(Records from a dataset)
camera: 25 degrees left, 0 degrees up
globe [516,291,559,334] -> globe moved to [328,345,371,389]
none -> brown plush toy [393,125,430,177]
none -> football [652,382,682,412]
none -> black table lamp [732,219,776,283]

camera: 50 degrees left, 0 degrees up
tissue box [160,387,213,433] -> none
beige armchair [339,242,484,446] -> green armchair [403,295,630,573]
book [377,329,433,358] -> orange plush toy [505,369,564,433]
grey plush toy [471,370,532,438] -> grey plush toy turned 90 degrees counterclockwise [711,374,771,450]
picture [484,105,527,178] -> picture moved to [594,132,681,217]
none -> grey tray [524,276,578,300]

...

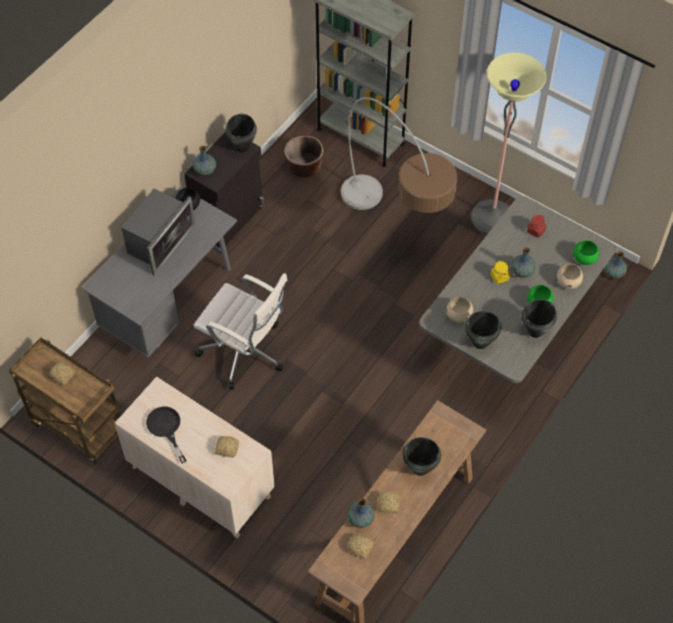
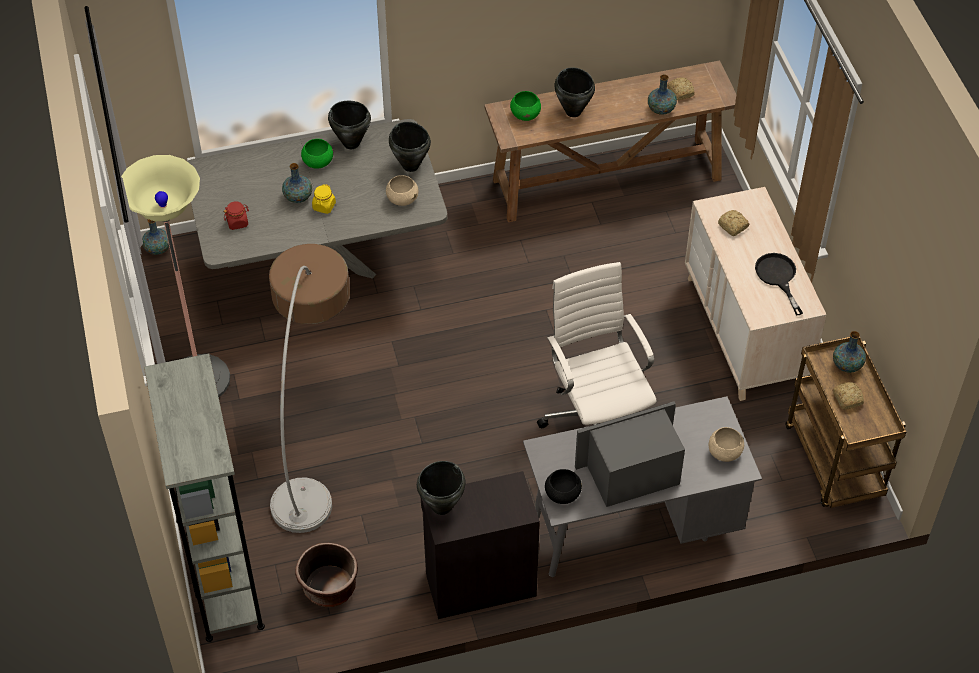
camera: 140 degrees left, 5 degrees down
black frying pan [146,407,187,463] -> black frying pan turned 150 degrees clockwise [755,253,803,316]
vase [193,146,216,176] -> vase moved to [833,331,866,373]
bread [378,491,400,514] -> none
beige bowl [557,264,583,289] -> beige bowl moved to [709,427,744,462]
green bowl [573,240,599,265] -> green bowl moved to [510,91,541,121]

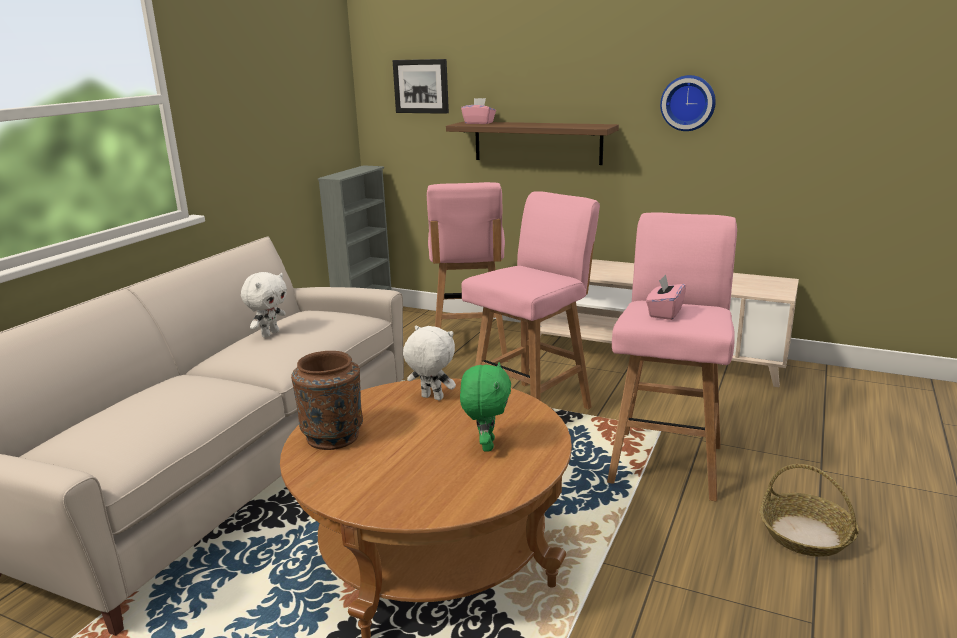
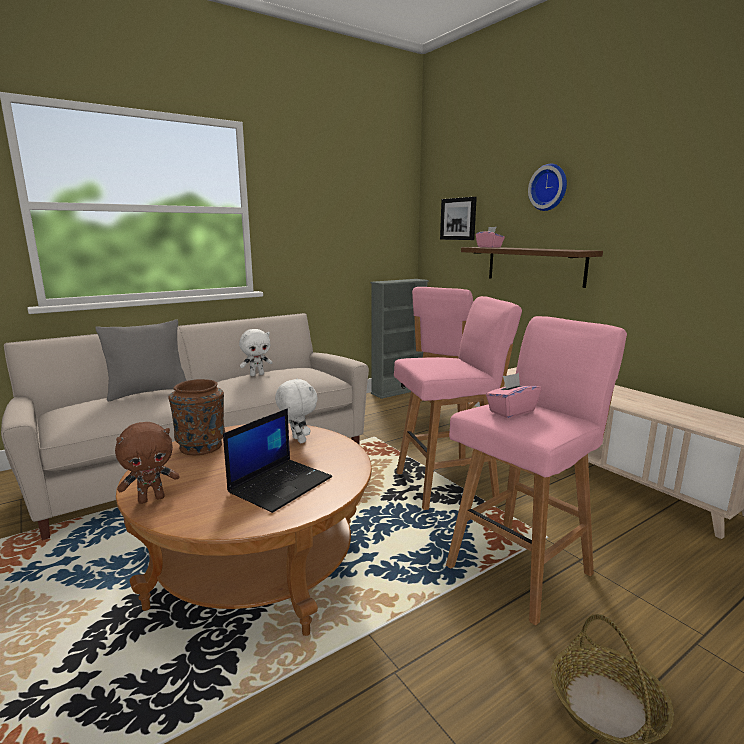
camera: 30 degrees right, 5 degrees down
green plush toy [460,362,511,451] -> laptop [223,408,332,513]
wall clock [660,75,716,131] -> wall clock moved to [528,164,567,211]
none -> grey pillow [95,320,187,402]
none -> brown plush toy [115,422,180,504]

--

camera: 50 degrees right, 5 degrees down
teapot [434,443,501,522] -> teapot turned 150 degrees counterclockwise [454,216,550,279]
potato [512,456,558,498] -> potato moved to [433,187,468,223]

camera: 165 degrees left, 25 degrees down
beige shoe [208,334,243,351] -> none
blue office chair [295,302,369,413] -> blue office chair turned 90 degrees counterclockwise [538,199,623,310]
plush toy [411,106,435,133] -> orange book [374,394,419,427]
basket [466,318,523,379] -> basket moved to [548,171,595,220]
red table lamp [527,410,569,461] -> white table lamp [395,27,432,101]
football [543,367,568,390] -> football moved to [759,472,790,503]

* [Problem to solve] Which lines above run from the one containing "camera: 25 degrees left, 0 degrees up" down to the one containing "grey plush toy [471,370,532,438]"? Repeat exactly those, both ends included, and nothing else.

* [Exercise result]
camera: 25 degrees left, 0 degrees up
globe [516,291,559,334] -> globe moved to [328,345,371,389]
none -> brown plush toy [393,125,430,177]
none -> football [652,382,682,412]
none -> black table lamp [732,219,776,283]

camera: 50 degrees left, 0 degrees up
tissue box [160,387,213,433] -> none
beige armchair [339,242,484,446] -> green armchair [403,295,630,573]
book [377,329,433,358] -> orange plush toy [505,369,564,433]
grey plush toy [471,370,532,438] -> grey plush toy turned 90 degrees counterclockwise [711,374,771,450]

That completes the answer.